Page-level text extractions:
*** Begin section ***
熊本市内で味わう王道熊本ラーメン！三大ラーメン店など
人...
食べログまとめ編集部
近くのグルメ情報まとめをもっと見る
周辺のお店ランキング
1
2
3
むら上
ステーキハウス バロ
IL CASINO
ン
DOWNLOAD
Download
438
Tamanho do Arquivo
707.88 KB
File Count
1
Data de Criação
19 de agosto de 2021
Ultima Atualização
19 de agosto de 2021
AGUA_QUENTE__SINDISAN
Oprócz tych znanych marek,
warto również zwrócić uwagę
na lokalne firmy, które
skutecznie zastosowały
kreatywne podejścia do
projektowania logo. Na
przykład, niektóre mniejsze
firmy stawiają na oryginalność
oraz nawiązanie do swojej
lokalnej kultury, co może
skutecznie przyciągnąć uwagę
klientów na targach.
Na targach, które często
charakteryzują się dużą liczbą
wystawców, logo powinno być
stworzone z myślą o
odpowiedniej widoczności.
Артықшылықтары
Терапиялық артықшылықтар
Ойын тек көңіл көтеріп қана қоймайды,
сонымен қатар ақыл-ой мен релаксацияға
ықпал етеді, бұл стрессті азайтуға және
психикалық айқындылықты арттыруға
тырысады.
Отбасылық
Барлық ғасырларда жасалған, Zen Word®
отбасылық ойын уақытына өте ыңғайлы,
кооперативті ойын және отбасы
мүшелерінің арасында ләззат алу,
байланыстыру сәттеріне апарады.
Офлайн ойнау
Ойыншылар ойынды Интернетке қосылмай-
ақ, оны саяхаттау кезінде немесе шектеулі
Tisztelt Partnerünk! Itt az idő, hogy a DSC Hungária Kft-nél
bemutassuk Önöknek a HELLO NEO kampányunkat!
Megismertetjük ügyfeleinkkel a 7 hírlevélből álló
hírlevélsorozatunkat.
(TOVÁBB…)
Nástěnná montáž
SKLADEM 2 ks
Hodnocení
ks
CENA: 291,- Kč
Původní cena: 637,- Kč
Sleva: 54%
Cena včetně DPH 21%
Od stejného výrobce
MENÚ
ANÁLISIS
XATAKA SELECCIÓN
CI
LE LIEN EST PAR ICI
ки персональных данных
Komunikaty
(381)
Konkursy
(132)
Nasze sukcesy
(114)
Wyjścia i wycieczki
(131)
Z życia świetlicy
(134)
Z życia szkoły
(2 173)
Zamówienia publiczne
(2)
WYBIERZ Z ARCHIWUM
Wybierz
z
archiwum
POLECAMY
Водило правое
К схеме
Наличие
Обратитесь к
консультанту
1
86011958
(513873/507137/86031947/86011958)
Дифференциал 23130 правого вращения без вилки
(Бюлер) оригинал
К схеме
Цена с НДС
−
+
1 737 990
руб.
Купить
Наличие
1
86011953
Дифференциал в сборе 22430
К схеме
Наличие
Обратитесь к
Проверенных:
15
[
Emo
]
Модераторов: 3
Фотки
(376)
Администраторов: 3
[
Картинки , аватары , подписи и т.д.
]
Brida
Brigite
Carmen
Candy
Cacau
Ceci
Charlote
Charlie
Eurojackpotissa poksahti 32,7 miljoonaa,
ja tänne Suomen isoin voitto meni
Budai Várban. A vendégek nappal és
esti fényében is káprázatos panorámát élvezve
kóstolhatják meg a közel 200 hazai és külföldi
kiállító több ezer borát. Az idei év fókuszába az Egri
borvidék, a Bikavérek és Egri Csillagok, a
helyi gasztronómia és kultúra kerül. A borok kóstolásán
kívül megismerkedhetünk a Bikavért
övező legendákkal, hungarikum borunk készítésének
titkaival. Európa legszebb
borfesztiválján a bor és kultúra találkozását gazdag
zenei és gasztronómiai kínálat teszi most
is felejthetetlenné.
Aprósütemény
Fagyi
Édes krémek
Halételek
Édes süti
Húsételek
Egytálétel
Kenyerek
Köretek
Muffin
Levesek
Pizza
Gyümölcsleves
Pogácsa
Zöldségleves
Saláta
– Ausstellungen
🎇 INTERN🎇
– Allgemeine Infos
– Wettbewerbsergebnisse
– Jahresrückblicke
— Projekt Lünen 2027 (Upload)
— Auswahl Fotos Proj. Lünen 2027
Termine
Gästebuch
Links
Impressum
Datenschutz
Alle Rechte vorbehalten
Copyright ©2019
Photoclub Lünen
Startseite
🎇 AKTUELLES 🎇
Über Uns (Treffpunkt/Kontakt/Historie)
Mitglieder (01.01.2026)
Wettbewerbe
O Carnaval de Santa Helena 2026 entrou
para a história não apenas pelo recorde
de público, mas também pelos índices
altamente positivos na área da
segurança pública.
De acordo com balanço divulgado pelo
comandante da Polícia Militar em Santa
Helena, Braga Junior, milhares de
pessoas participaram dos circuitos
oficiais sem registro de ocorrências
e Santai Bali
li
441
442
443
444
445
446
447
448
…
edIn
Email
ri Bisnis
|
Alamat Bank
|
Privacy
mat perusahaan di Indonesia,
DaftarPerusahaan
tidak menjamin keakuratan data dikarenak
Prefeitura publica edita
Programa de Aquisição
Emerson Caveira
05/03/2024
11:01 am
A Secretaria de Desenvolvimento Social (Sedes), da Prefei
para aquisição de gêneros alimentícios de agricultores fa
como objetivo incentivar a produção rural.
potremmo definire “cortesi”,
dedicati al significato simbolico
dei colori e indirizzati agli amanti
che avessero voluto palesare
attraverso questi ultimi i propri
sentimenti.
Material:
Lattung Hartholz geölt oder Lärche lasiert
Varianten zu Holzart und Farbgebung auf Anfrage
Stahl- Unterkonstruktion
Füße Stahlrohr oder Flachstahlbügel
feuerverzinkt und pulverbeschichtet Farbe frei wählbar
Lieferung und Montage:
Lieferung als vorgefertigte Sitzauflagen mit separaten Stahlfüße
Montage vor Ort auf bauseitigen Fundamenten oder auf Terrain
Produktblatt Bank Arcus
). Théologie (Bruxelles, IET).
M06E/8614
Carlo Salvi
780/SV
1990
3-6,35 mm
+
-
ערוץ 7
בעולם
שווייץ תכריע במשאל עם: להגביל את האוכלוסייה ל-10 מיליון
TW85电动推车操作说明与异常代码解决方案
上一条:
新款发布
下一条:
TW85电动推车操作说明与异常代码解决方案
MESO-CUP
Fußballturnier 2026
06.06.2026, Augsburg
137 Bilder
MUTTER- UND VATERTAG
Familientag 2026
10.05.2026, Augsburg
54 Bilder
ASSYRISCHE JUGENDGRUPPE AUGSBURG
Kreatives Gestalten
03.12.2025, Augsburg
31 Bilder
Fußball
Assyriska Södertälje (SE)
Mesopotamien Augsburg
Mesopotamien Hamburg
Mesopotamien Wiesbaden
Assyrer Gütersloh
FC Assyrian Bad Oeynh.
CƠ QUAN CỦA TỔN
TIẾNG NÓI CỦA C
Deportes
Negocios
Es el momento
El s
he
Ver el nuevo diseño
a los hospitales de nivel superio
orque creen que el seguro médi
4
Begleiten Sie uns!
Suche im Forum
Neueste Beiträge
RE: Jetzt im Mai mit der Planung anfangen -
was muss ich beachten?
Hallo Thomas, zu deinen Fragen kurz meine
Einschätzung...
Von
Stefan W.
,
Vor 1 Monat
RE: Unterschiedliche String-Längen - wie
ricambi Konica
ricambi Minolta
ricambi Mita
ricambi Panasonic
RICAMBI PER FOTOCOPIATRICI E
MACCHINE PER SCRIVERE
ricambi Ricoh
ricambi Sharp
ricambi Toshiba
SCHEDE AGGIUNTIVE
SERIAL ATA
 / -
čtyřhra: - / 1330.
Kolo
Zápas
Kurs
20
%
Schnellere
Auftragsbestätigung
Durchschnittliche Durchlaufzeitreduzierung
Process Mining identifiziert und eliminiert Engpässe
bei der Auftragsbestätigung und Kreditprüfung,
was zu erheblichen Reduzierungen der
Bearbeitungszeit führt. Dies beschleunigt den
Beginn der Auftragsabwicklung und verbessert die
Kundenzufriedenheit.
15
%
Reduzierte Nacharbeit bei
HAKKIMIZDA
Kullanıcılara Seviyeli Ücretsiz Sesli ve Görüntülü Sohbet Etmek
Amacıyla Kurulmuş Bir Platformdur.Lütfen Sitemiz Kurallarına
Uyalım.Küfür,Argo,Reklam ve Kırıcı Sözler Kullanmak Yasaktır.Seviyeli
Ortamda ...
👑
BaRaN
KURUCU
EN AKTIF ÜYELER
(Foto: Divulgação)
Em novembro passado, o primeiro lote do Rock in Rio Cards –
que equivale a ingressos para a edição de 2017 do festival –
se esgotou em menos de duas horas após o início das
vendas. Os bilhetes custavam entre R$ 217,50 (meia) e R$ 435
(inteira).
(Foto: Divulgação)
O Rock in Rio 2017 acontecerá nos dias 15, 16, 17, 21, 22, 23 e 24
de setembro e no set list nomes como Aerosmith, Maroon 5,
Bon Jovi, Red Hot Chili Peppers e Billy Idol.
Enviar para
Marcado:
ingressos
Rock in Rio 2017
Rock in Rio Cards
*** End section ***
Exercise ->
Look above for the line containing "oraz nawiązanie do swojej" and the line containing "сонымен қатар ақыл-ой мен релаксацияға". Transcribe both, with the lines between them, exactly.

Expected answer ->
oraz nawiązanie do swojej
lokalnej kultury, co może
skutecznie przyciągnąć uwagę
klientów na targach.
Na targach, które często
charakteryzują się dużą liczbą
wystawców, logo powinno być
stworzone z myślą o
odpowiedniej widoczności.
Артықшылықтары
Терапиялық артықшылықтар
Ойын тек көңіл көтеріп қана қоймайды,
сонымен қатар ақыл-ой мен релаксацияға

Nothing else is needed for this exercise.